Dhaka, Bangladesh (BBN) – The central bank of Bangladesh has revised guidelines allowing the capital market investments as supplementary capital of the banks to meet overall capital requirement under Basel-II framework.
Under the revised guidelines, 10 percent of revaluation reserves for equity instruments is eligible for tier-2 capital, generally known as supplementary capital.
The revaluation reserves for equity instruments will be calculated on the basis of ‘marking to market’ system to know the actual market prices of the listed companies’ shares, which will be held under banking book account.
‘Marking to market or mark to market’ system is a process of calculation to determine the market value of an asset.

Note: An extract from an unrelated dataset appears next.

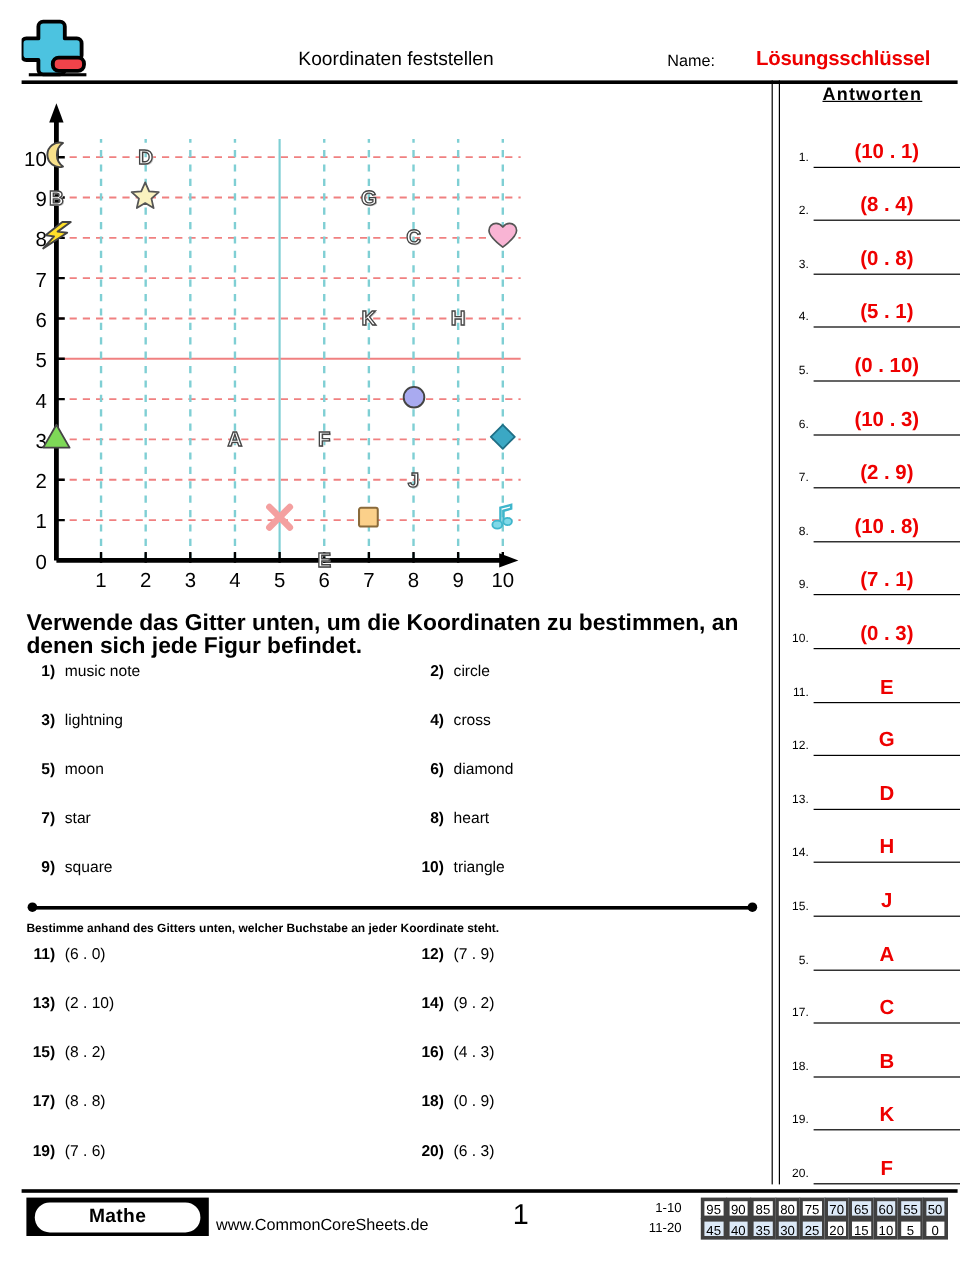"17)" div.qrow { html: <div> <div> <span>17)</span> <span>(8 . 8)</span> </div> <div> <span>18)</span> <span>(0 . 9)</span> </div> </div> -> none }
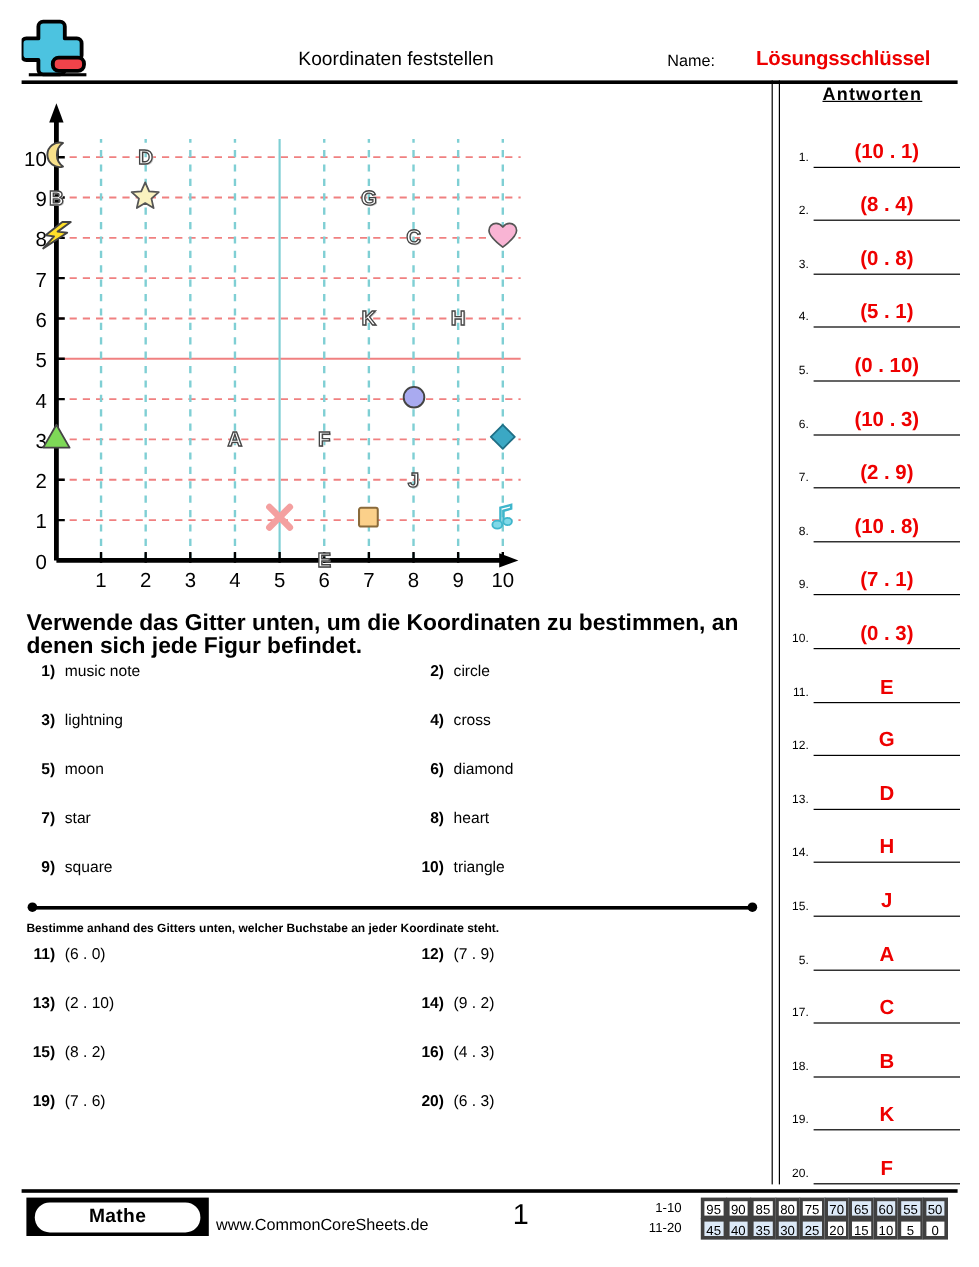"Mathe" #math-badge { justify-content: center -> flex-end }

“The banks will be allowed to show their capital market investments, particularly in banking book account, as a supplementary capital,” a senior official of the Bangladesh Bank (BB) told BBN in Dhaka.
He also said the central bank has taken the move to facilitate the banks to meet capital requirement under the Basel-II accord.
The BB has already issued a circular in this connection and asked chief executives of all scheduled banks to follow the revised guidelines on risk-based capital adequacy properly.
“Report on capital adequacy of banks in line with the revised guidelines should be submitted to the Department of Off-site Supervision on quarterly basis within the following month of the relevant quarter,” the circular said.
The central bank earlier amended guidelines on risk-based capital adequacy for banks under Basel-II framework considering the overall financial position in the country’s banking sector.
Under the amended guidelines, the banks will have to comply with the minimum capital required (MCR) at 8.0 percent from January 1, 2010 to June 30, 2010 while a rate of 9.0 percent will be maintained from July 1, 2010 to June 30, 2011.
The banks, however, must comply with the MCR at 10 percent from July 1 next year and onwards, the central bank officials added.
The MCR had been set at 9.0 percent with the risk-weighted assets of the banks or BDT 4.0 billion of total capital, whichever is higher, that would be treated as MCR of the banks under the Basel-II accord.
The Basel-II accord came into force in Bangladesh from January 1 this year to consolidate capital base of the banks in line with the international standard.
The new Basel accord has been prepared on the basis of three pillars: minimum capital requirement, supervisory review process and market discipline.
Three types of risks — credit risk, market risk and operational risk — have to be considered under the minimum capital requirement.